Required work
Retrieve every line from the records in which the word "front" occurs.

Provided entries

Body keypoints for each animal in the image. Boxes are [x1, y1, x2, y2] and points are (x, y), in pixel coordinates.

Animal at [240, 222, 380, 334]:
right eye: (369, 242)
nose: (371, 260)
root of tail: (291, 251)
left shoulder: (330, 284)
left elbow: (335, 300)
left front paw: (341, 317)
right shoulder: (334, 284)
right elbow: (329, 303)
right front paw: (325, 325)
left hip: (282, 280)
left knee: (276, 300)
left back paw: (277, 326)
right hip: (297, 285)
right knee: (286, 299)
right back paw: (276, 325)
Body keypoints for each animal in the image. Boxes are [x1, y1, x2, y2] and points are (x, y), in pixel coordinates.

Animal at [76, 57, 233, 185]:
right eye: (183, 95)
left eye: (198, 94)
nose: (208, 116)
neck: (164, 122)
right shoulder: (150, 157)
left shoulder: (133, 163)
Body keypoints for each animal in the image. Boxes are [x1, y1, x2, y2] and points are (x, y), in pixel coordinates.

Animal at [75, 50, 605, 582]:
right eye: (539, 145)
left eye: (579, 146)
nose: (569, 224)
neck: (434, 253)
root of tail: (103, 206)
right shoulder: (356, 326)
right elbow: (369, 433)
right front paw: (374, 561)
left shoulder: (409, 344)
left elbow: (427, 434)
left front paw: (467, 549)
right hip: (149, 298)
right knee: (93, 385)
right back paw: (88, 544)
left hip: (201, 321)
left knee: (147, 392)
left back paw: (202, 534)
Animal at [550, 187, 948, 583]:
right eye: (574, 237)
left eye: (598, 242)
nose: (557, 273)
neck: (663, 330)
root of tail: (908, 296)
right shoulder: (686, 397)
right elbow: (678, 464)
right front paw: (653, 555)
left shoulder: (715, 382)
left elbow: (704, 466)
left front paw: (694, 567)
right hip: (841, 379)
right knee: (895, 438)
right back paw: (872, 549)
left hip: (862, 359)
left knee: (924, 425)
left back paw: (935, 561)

Exercise response
left front paw: (341, 317)
right front paw: (325, 325)
right front paw: (374, 561)
left front paw: (467, 549)
right front paw: (653, 555)
left front paw: (694, 567)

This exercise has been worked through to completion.